For the past seven years, Operation Homefront has provided support for military families in need, but their Fort Hood efforts are getting ready to expand in a big way.
Tracy Curran, a military spouse, was hired about three months ago as a Fort Hood area community liaison to spread the word and coordinate local resources.
“Our mission is just so important. To serve soldiers is so important,” Curran said.
The San Antonio-based national nonprofit provides grants, food and morale events for soldiers ranked staff sergeant and below on active duty, in the Reserves or National Guard, and their families, as well as wounded warriors and their families.
“It’s not a loan,” Curran said of the emergency monetary help provided through Operation Homefront for rent, bills or any other needs that can arise. “Anything we give, you do not pay back.”
Many times, she said recipients of support will “pay it back” by volunteering to help others once they get back on their feet.
San Antonio representatives were driving to Central Texas to provide assistance and host about three morale events each year, but Curran said they realized there was more need than could be provided long distance.
“I’m hoping to get the word out,” she said. “So many people don’t understand what we do. ... The focus is always emergency assistance. That’s what we were founded on.”
Since 2002, Operation Homefront has helped more than 600,000 military families with more than $170 million in support, Curran said.
Since joining the team, she has hit the ground running, meeting with commanders, community leaders, possible donors and military spouse groups to let people know she is here and what Operation Homefront has to offer.
Registration has already closed for their holiday events, but Curran is still recruiting volunteers for their Jolly Holly toy distribution, Meals for the Military, which is providing 475 families with Christmas meals, and the Adopt-A-Family program where volunteers can adopt a military family and provide them with a holiday dinner and Christmas gifts for the children.

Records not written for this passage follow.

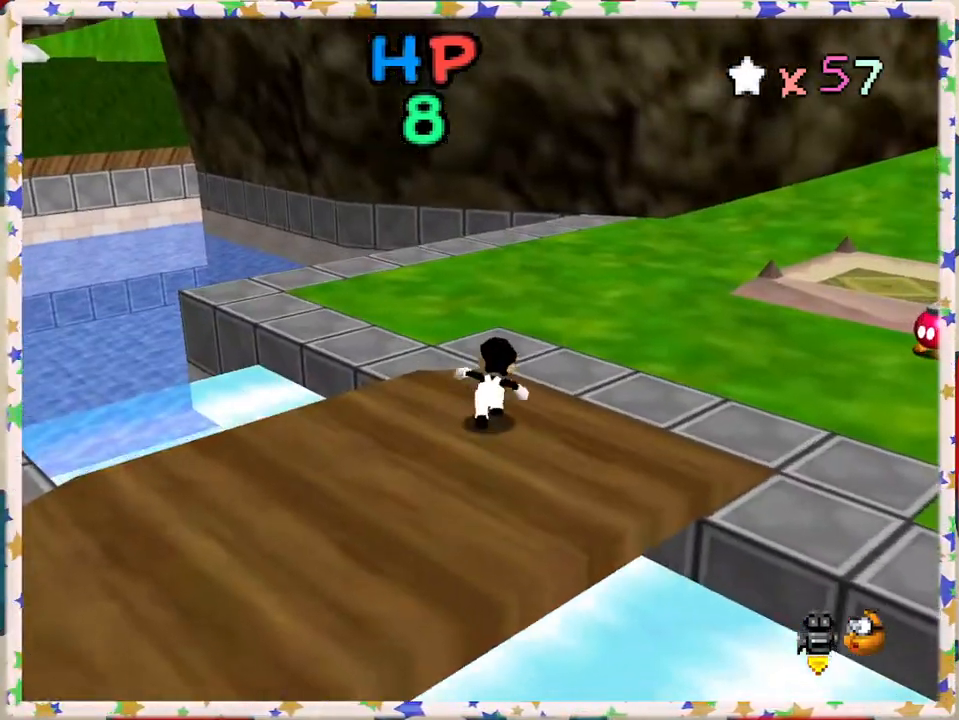
{"buttons": [], "left_stick": "up-left", "events": [[317, "C_LEFT", "down"], [400, "left_stick", "up-left"], [450, "C_LEFT", "up"]]}
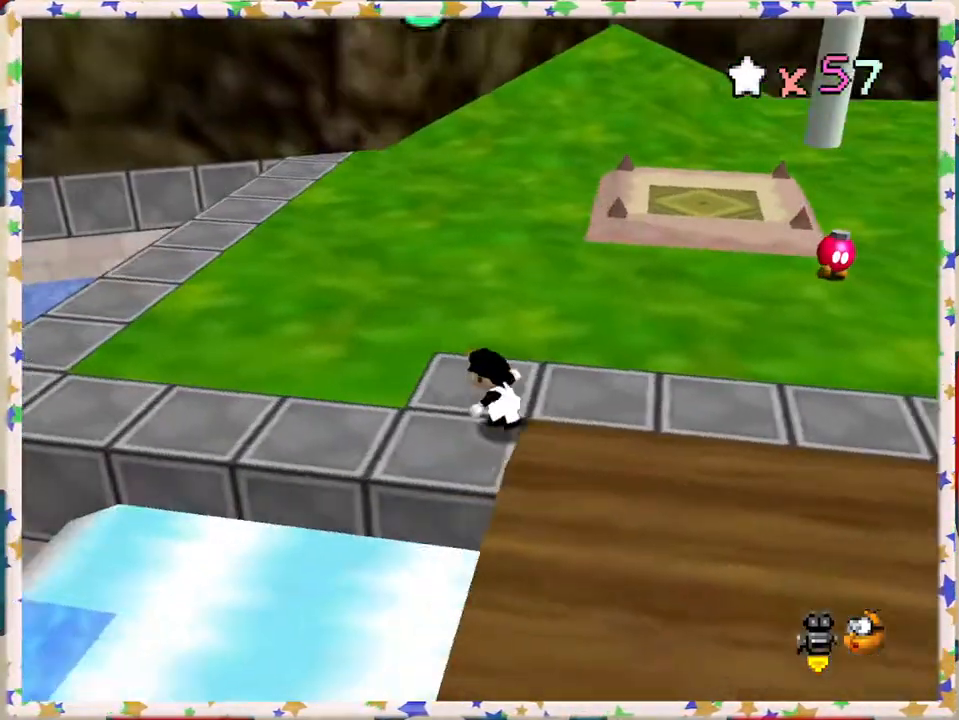
{"buttons": [], "left_stick": "left", "events": [[150, "left_stick", "left"]]}
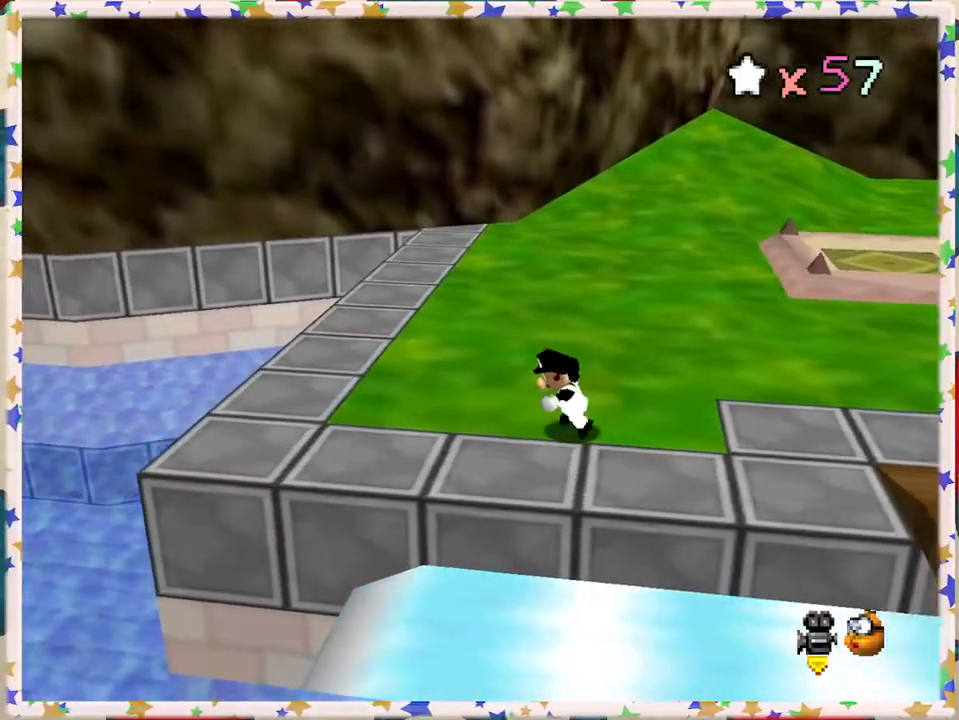
{"buttons": [], "left_stick": "up", "events": [[383, "left_stick", "up"]]}
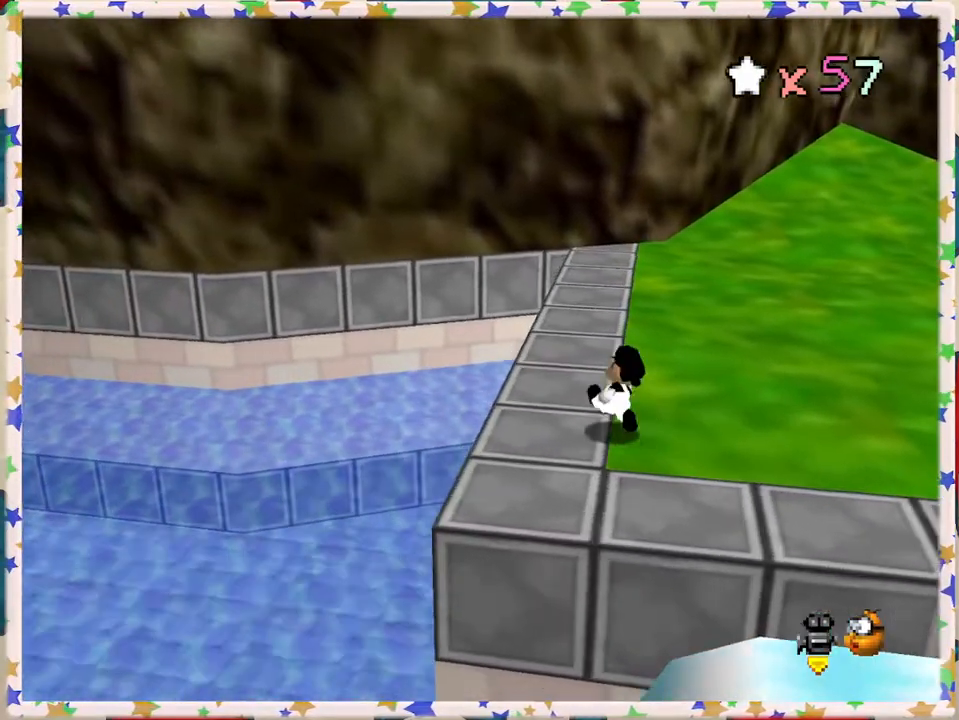
{"buttons": [], "left_stick": "up-left", "events": [[150, "C_LEFT", "down"], [300, "left_stick", "up-left"], [317, "C_LEFT", "up"]]}
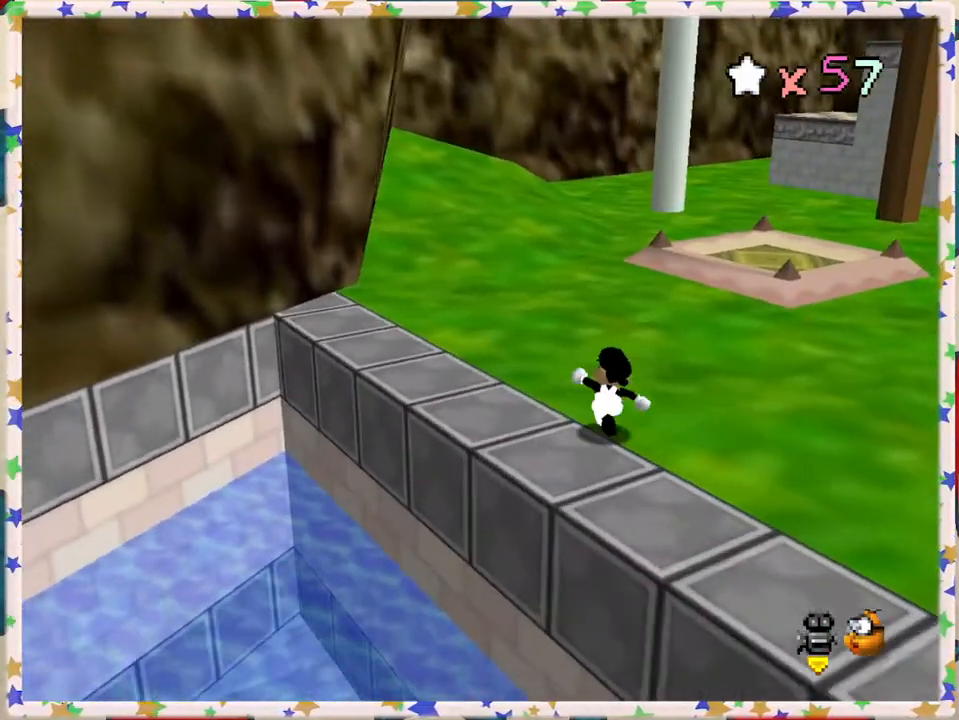
{"buttons": [], "left_stick": "up", "events": [[33, "left_stick", "up"], [333, "C_LEFT", "down"], [467, "C_LEFT", "up"]]}
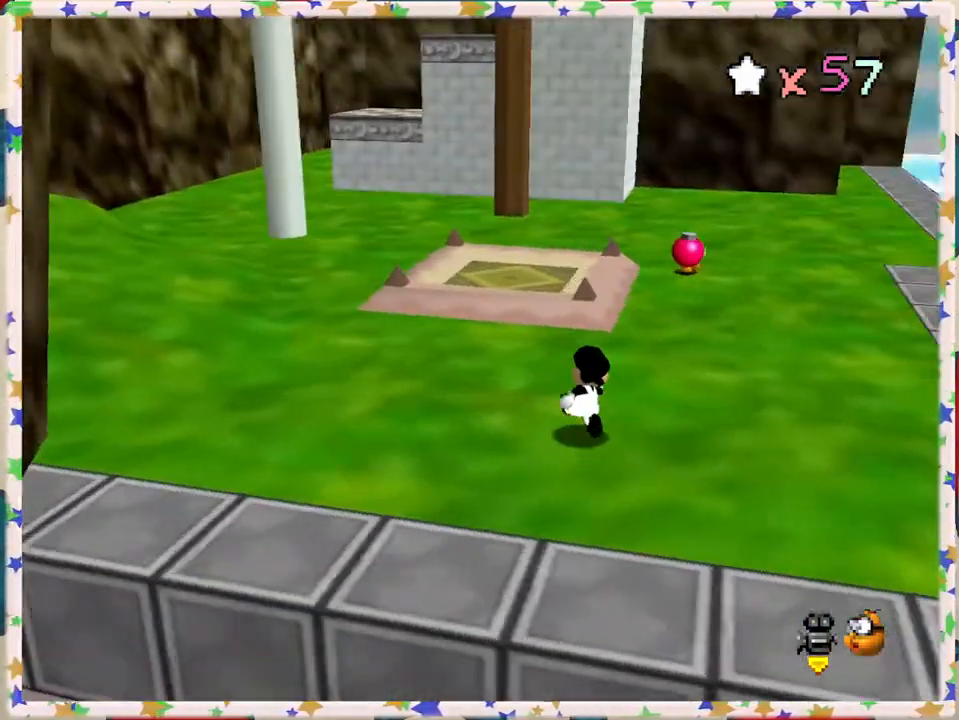
{"buttons": [], "left_stick": "up", "events": []}
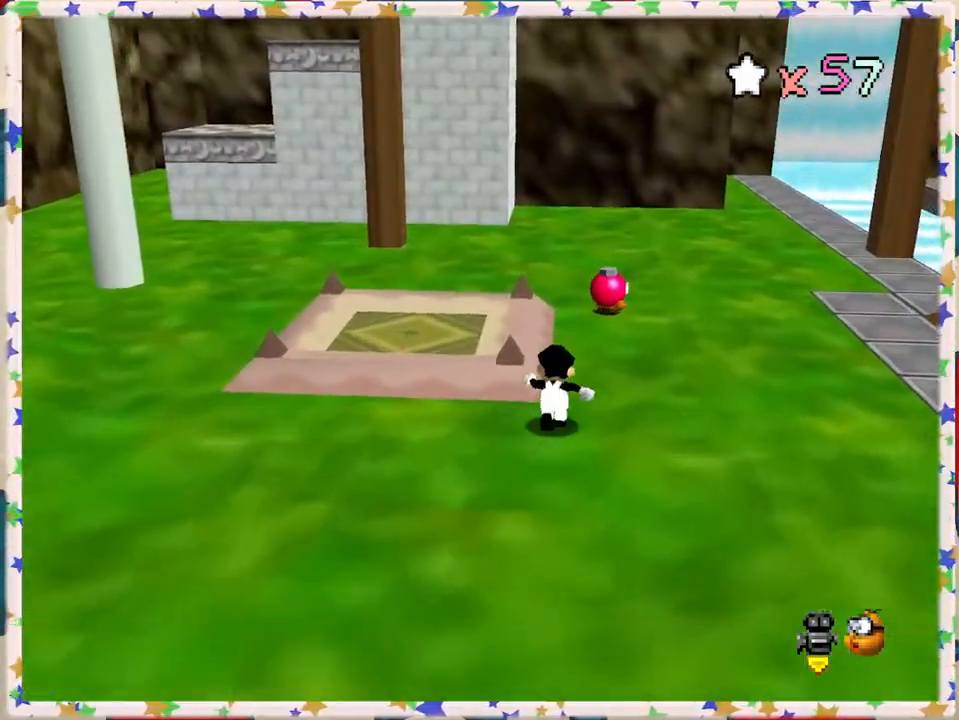
{"buttons": [], "left_stick": "up-right", "events": [[333, "left_stick", "up-right"]]}
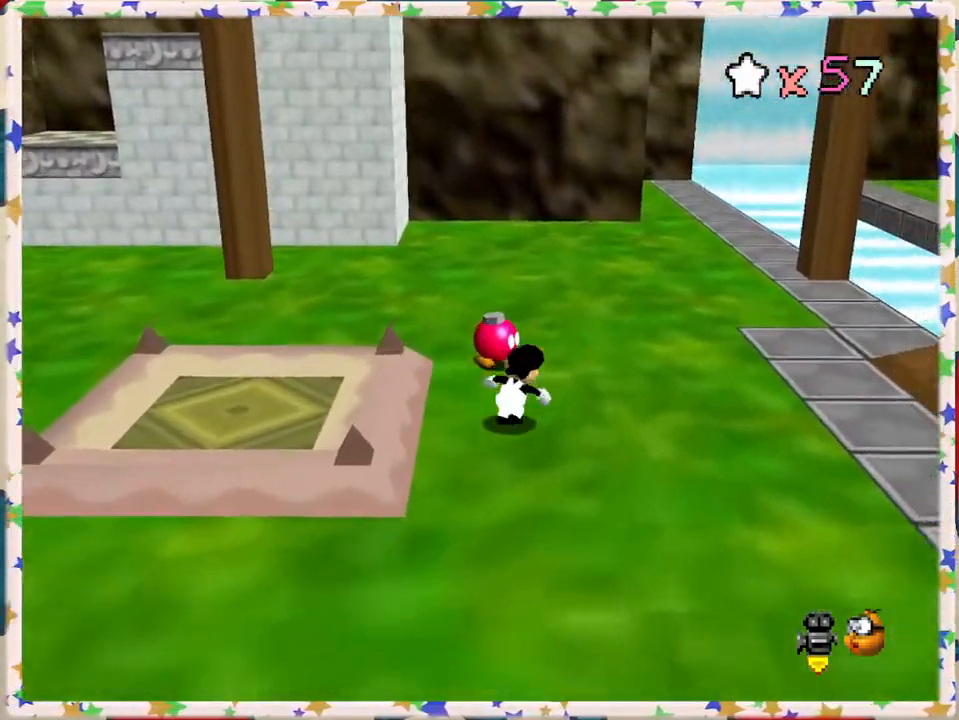
{"buttons": [], "left_stick": "right", "events": [[133, "C_LEFT", "down"], [250, "C_LEFT", "up"], [383, "C_LEFT", "down"], [433, "left_stick", "right"], [483, "C_LEFT", "up"]]}
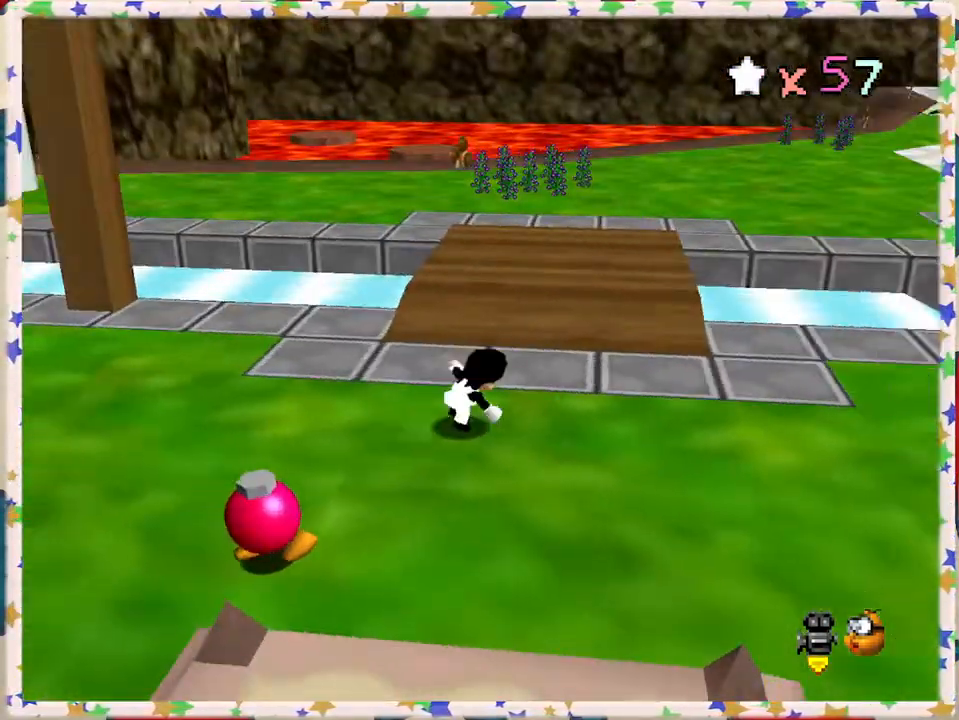
{"buttons": [], "left_stick": "up", "events": [[67, "left_stick", "up-right"], [183, "left_stick", "up"], [383, "Z", "down"], [433, "A", "down"], [500, "A", "up"], [500, "Z", "up"]]}
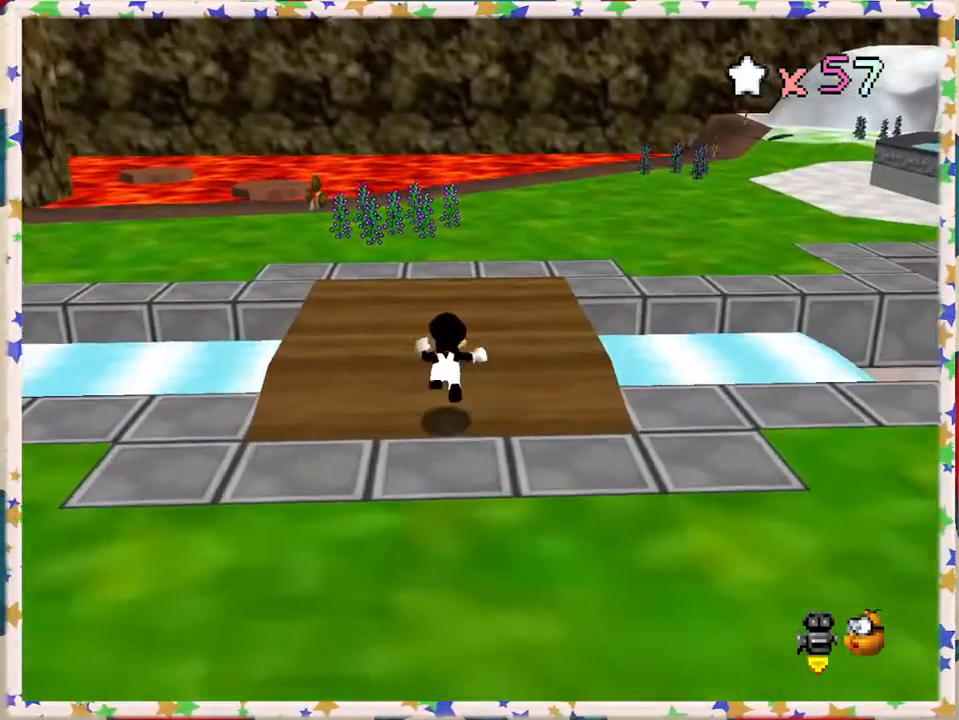
{"buttons": [], "left_stick": "up", "events": [[150, "left_stick", "up-right"], [350, "C_LEFT", "down"], [500, "C_LEFT", "up"], [500, "left_stick", "up"]]}
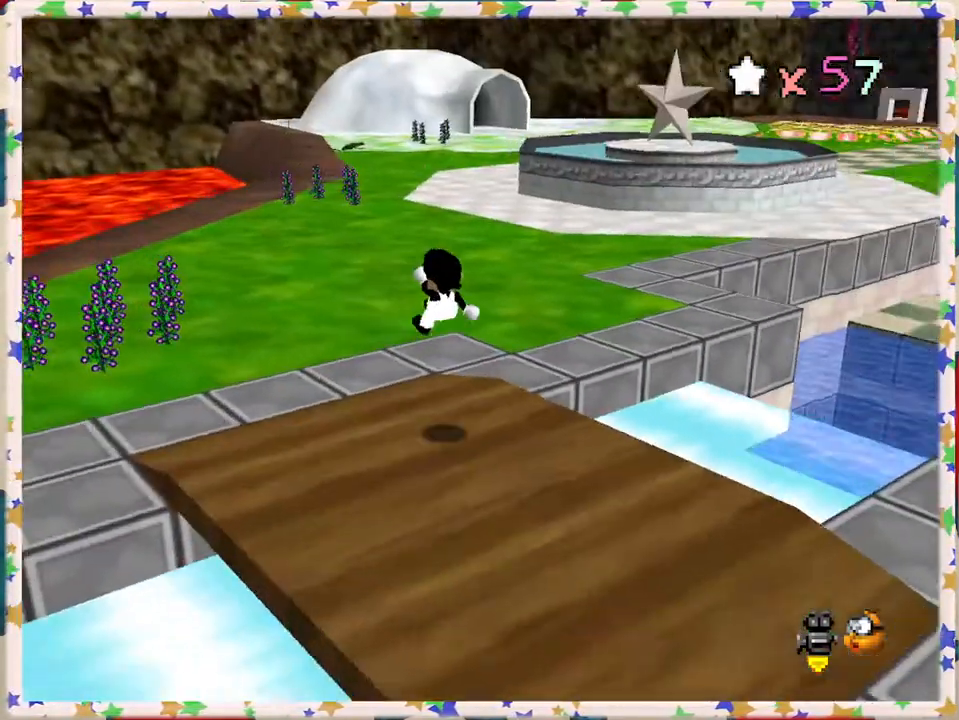
{"buttons": [], "left_stick": "up", "events": [[117, "C_LEFT", "down"], [200, "C_LEFT", "up"]]}
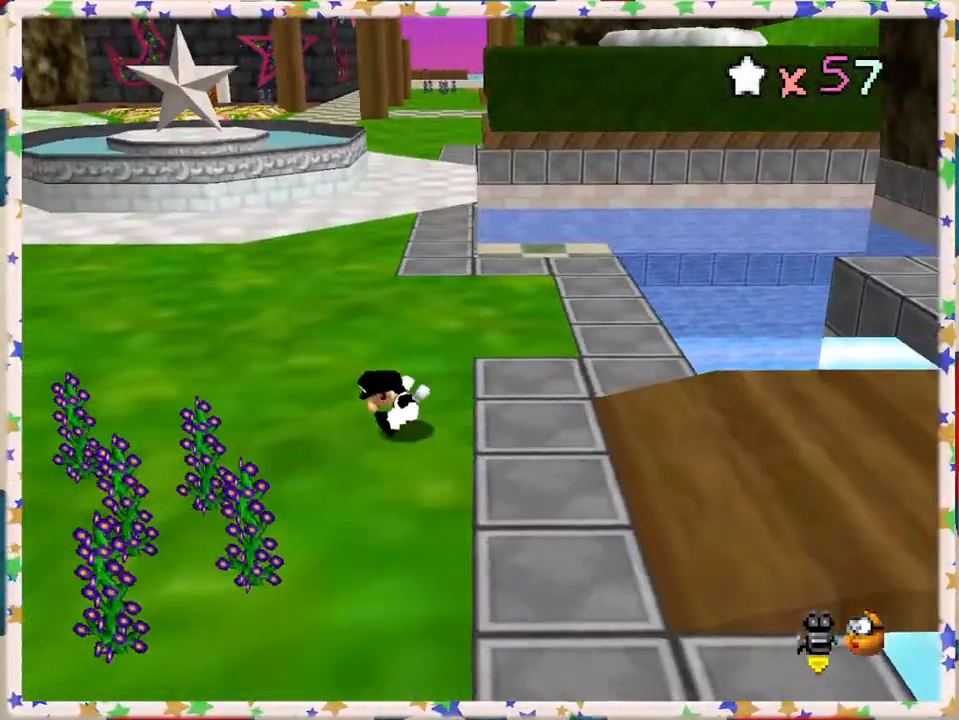
{"buttons": [], "left_stick": "up", "events": []}
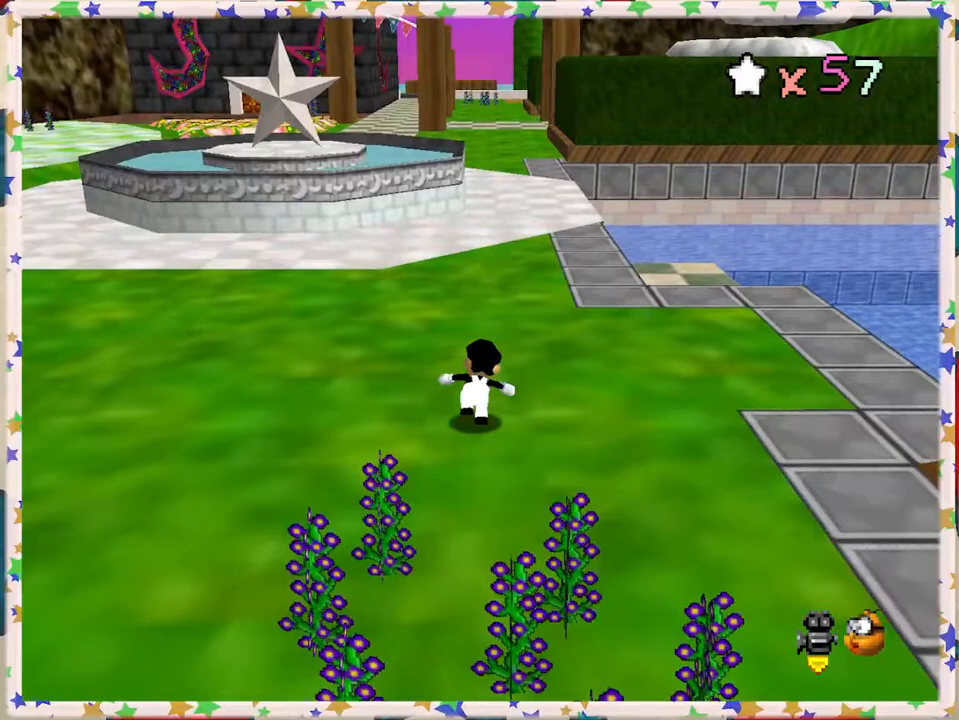
{"buttons": [], "left_stick": "up", "events": []}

The Jolly Holly is estimated to help 5,100 military children in Texas, Curran said. Each family selected to participate will receive one “high-value” toy and several stocking stuffers during a selected day in December. A toy drive to support the event is under way with five drop-off locations in Killeen.
Outside of the holiday season, Curran said the nonprofit also hosts a spring event, a baby shower, wounded warrior retreats and a backpack giveaway.
Emilia Ramos, of Killeen, volunteered at the baby shower Operation Homefront held last month in Killeen, because she said as a military spouse and mother of two, she knows the impact the organization can have on families. Each of the 50 mothers in attendance received hundreds of dollars in baby supplies including a car seat, baby bathtub, diapers, wipes, bibs, clothes and blankets.
“It would have meant a lot,” she said of receiving so many gifts. “I had my youngest son in Korea and it would have meant a lot, so that’s why I wanted to give back.”